L’onde ennemie et le vent toujours plus féroce ont brisé le gaillard d’arrière et la galerie. Le pilote fait couper et jeter à la mer les débris que l’ouragan laisse debout. L’un, dans sa cabine, se tient courbé sur la carte, cherchant, à la lumière d’une petite lanterne, le chemin à suivre; l’autre visite la cale avec une torche.
Celui-ci se tient à la poupe, celui-là à la proue, devant la clepsydre, et regarde, à chaque demi-heure, combien on a fait de chemin, et quelle direction l’on suit. Puis, tous les matelots sont réunis sur le pont du navire, où ils tiennent conseil sous la présidence du patron, et donnent chacun leur avis.
L’un dit: «Nous sommes arrivés sous Limisso, si j’en juge par les bas-fonds.» L’autre soutient qu’on est près des rocs aigus de Tripoli, où la mer brise la plupart des navires; un troisième s’écrie: «Nous courons nous perdre sur la côte de Satalie, objet d’effroi et de regrets pour plus d’un nocher.» Chacun parle selon son opinion; mais tous sont oppressés et tourmentés d’une même crainte.
Le troisième jour, le vent les secoue avec plus de violence, et la mer frémit encore plus furieuse; une lame brise et emporte le gouvernail; une autre enlève d’un même coup la barre et celui qui la tient. Il faudrait avoir le cœur de marbre et plus dur que l’acier, pour ne pas être effrayé à un tel moment. Marphise, qui jusque-là n’avait jamais connu la crainte, a avoué, depuis, que ce jour-là elle eut peur.

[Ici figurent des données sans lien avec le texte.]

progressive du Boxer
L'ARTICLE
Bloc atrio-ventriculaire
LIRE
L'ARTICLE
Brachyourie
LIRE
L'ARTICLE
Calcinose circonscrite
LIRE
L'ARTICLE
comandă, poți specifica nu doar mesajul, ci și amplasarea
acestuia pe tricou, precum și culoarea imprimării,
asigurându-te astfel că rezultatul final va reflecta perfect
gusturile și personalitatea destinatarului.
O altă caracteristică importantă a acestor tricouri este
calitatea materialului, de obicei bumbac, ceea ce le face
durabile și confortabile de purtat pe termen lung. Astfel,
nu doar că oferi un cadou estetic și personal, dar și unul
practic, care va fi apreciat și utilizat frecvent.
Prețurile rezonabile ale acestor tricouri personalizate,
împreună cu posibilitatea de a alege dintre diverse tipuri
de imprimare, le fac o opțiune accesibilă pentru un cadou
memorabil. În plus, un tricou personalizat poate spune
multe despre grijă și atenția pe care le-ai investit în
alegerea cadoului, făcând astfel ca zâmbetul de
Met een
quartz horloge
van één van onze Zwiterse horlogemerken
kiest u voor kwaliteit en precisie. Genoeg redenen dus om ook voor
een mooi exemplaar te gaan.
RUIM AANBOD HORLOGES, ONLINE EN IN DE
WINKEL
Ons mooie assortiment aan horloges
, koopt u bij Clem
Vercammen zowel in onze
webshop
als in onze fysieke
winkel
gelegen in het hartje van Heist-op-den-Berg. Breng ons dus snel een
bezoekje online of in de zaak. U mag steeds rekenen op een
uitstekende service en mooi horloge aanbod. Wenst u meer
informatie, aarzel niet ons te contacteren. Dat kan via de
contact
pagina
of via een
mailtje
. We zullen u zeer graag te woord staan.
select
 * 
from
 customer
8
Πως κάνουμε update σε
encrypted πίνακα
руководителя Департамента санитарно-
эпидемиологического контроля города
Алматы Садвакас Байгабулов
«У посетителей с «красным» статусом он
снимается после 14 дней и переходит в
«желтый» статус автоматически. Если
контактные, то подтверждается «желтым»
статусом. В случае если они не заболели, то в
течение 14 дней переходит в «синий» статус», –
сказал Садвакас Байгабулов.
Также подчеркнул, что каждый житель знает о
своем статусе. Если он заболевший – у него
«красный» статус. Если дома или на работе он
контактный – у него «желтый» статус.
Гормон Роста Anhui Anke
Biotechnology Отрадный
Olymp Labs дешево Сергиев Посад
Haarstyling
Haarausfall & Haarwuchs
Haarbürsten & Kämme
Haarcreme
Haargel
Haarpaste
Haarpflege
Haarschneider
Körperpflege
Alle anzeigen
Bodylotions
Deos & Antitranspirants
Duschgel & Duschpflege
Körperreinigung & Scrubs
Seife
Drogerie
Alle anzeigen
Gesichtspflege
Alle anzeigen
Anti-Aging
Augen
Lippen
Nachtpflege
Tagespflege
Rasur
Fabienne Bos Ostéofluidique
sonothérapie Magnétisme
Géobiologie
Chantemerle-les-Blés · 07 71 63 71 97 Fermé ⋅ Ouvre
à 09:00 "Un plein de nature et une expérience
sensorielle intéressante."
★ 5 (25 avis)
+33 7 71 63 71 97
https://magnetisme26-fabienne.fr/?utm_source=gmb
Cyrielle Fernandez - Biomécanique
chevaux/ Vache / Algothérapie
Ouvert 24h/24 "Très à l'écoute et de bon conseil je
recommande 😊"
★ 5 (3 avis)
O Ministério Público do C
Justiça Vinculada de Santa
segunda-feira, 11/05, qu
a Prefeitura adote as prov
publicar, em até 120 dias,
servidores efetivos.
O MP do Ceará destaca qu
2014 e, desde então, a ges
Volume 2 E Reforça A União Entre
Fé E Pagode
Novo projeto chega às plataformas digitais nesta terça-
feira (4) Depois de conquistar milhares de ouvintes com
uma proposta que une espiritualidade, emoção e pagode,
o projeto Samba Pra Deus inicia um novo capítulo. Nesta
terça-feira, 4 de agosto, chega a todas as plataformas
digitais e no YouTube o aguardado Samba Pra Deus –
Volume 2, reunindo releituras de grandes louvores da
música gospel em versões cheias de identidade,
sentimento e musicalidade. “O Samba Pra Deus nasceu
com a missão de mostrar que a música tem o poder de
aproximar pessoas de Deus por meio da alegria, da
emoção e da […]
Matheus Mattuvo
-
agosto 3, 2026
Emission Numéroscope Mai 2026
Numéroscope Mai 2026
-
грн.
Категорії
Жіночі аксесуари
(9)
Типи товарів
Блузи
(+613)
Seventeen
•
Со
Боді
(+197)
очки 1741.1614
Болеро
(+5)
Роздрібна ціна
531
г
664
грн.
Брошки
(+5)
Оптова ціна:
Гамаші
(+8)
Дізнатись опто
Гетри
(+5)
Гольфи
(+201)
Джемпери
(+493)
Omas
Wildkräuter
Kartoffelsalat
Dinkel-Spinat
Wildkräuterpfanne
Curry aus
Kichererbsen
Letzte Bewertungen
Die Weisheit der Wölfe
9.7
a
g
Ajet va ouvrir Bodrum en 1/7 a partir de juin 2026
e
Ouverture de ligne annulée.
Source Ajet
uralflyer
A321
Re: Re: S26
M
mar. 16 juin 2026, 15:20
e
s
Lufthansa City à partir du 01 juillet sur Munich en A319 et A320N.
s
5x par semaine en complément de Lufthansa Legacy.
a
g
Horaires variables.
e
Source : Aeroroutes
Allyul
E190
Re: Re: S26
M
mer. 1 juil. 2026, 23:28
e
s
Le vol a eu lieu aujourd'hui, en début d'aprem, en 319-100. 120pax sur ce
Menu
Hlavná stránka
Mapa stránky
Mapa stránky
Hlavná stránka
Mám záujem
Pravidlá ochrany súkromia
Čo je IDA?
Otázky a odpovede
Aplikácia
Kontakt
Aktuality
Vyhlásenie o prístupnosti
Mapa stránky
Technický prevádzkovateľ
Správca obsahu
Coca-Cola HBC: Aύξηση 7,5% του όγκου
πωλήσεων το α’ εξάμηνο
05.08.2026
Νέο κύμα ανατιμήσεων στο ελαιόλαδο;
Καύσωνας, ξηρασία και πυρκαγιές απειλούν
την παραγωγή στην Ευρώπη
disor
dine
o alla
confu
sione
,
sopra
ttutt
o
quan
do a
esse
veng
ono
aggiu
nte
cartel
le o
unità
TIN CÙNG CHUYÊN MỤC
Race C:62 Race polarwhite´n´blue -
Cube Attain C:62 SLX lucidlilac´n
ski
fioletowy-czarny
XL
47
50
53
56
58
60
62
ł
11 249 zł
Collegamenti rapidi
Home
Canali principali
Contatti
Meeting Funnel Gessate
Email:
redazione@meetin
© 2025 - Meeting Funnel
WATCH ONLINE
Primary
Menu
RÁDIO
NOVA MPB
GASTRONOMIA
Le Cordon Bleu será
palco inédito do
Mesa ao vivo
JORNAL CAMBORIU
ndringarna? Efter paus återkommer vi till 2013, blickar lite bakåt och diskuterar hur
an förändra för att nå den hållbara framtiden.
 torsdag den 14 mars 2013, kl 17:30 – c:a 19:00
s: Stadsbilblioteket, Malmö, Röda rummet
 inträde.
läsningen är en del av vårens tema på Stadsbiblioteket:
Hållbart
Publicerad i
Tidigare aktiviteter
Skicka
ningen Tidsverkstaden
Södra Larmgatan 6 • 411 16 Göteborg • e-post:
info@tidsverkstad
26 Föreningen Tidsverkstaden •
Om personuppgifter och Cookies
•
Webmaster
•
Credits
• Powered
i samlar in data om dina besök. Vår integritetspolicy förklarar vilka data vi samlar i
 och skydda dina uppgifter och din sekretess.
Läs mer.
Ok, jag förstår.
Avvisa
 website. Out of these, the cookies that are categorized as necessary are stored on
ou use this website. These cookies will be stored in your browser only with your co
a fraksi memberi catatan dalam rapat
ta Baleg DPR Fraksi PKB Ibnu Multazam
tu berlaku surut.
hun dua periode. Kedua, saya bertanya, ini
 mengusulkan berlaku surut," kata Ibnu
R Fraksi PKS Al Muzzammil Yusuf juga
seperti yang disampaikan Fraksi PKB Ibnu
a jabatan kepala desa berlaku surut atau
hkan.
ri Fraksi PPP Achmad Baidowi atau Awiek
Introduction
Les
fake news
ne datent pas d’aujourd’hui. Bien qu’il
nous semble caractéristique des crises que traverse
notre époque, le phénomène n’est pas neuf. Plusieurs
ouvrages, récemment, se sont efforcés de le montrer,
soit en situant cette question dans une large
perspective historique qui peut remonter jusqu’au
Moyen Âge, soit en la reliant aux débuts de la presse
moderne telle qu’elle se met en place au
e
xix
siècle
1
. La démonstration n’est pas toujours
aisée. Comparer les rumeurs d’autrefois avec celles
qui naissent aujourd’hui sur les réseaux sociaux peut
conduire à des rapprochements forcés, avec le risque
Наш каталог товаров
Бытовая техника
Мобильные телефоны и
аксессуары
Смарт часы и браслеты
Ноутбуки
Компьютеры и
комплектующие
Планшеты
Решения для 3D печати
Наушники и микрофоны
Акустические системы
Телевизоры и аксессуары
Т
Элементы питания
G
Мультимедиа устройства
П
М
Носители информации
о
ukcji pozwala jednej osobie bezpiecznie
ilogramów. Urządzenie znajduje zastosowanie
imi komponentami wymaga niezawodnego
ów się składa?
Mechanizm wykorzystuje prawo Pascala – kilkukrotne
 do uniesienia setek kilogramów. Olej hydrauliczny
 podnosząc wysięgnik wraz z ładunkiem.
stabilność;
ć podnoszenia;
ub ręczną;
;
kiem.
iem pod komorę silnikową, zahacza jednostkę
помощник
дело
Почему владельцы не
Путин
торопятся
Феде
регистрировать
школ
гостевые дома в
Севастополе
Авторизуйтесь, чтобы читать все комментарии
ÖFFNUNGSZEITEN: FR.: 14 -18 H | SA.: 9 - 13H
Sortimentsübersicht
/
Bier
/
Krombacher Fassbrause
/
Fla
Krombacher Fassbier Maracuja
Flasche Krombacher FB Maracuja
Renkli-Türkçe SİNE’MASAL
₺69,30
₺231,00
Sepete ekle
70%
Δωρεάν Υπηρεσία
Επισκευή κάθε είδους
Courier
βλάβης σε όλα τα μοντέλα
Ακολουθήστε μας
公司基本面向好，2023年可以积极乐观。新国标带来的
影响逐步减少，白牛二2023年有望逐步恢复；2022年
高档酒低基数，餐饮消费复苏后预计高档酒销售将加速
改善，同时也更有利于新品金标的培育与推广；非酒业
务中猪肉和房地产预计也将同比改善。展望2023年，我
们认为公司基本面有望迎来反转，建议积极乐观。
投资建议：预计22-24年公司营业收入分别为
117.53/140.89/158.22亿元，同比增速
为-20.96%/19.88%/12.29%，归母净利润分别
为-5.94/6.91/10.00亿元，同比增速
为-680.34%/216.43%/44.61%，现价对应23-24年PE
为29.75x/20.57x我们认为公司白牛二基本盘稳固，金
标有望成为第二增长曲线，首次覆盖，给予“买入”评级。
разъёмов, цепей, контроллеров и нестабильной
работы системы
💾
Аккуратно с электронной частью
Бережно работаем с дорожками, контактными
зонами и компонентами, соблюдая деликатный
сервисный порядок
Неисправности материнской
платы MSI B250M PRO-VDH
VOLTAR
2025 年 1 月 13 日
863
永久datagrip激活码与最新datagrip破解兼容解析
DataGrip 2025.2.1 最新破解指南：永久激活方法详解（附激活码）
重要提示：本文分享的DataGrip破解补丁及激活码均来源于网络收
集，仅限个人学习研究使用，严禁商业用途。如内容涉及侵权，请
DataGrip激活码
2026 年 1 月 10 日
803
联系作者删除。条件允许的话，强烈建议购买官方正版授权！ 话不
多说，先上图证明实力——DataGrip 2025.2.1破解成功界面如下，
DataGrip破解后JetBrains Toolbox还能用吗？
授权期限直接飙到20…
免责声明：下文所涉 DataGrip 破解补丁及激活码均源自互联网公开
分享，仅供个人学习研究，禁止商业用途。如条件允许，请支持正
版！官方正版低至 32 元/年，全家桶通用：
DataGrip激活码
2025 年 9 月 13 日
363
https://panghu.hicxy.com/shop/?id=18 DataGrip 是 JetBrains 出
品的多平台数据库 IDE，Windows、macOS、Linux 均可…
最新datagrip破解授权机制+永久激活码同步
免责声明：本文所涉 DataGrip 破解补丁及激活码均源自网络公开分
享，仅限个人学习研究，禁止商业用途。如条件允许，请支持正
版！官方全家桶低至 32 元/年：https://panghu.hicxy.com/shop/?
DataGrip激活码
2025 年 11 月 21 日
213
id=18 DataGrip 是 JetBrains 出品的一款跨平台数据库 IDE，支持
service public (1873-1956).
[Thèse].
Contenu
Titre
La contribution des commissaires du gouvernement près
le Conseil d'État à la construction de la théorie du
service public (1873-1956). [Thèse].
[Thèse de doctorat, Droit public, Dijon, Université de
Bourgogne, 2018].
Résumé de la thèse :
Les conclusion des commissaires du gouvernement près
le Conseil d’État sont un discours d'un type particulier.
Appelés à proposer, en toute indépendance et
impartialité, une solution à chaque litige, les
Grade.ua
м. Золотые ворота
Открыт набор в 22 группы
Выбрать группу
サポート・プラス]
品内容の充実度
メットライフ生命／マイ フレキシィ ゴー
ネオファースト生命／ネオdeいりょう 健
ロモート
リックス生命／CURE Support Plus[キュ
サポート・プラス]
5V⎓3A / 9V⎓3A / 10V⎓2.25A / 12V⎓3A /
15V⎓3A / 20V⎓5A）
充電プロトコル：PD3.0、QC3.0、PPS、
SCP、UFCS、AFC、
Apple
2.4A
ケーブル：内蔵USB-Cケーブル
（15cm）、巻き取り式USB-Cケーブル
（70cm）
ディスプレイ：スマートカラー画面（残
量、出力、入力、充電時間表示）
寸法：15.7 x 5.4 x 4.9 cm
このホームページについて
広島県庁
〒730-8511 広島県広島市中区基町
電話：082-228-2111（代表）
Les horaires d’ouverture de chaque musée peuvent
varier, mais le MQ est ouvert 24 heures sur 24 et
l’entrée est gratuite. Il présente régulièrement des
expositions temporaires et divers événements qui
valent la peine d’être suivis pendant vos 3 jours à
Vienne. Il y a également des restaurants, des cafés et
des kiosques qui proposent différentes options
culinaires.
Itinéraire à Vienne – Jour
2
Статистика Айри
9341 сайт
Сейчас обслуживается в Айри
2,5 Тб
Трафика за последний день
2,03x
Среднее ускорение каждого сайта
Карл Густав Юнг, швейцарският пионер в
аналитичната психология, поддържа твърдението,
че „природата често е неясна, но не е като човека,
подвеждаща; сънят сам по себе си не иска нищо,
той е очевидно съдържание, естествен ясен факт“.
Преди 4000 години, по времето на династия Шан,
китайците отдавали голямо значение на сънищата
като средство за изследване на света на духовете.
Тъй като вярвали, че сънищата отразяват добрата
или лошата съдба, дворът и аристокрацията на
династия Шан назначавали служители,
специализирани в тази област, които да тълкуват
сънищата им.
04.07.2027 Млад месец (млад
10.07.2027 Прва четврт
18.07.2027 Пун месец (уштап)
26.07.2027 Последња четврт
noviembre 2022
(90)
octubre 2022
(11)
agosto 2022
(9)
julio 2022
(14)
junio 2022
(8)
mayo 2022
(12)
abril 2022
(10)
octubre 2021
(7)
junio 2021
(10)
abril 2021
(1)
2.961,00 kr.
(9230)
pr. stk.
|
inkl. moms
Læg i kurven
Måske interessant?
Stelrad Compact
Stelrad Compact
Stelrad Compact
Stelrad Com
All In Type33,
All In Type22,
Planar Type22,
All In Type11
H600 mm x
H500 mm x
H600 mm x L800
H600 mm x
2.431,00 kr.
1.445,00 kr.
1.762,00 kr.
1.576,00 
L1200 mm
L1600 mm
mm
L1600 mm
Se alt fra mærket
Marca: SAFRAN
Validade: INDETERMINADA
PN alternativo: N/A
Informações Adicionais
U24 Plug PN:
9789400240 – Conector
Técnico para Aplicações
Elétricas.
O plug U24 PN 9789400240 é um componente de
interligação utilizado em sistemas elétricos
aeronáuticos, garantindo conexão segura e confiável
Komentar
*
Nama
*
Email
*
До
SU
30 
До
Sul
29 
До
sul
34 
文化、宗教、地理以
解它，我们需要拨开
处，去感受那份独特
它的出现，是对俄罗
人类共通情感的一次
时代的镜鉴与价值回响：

Tous font des vœux de pèlerinage au mont Sinaï, à Galice, à Chypre, à Rome, au Saint-Sépulcre, à la Vierge d’Utine et à d’autres lieux célèbres. Cependant le malheureux navire, à moitié fracassé, est soulevé jusqu’au ciel ou plongé au fond de la mer. Pour moins le fatiguer, le patron avait fait couper le mât d’artimon.
Les ballots, les caisses, et tous les objets les plus lourds, sont jetés par-dessus la proue et la poupe; les cabines, les magasins et les riches marchandises qu’ils renferment deviennent la proie des ondes. Les uns travaillent aux pompes, et cherchent à rejeter dans la mer l’eau qui remplit le navire; les autres réparent dans la cale les endroits où la mer a causé des avaries.
Au bout de quatre jours passés au milieu de ces fatigues et de ces angoisses, ils étaient au bout de leurs forces, et la mer en aurait eu complètement raison, pour peu que sa fureur eût continué. Mais la vue du feu Saint-Elme, qui vint se poser sur la corniche de la proue – car ils n’avaient plus ni mâts ni antennes – leur fit espérer une prochaine accalmie.
À la vue de la flamme éclatante, les navigateurs s’agenouillèrent tous, et les yeux humides de larmes, la voix tremblante, ils implorèrent une mer tranquille. La tempête cruelle, jusqu’alors si tenace, s’arrêta soudain; le mistral et l’aquilon laissèrent le navire en paix; et le vent du Sud-Ouest régna seul sur la mer.